- Task instructions
Would you reproduce the data below exactly, please, leaving out its images?

Stored data entries:
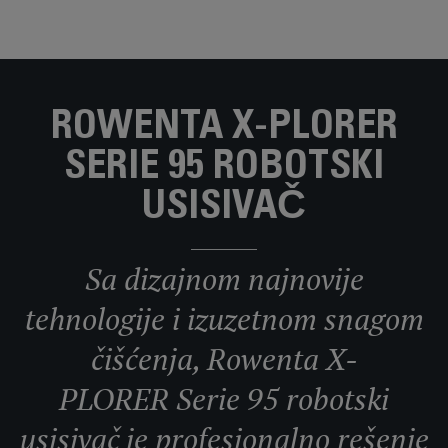
ROWENTA X-PLORER
SERIE 95 ROBOTSKI
USISIVAČ
Sa dizajnom najnovije
tehnologije i izuzetnom snagom
čišćenja, Rowenta X-
PLORER Serie 95 robotski
usisivač je profesionalno rešenje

- Task answer
ROWENTA X-PLORER
SERIE 95 ROBOTSKI
USISIVAČ
Sa dizajnom najnovije
tehnologije i izuzetnom snagom
čišćenja, Rowenta X-
PLORER Serie 95 robotski
usisivač je profesionalno rešenje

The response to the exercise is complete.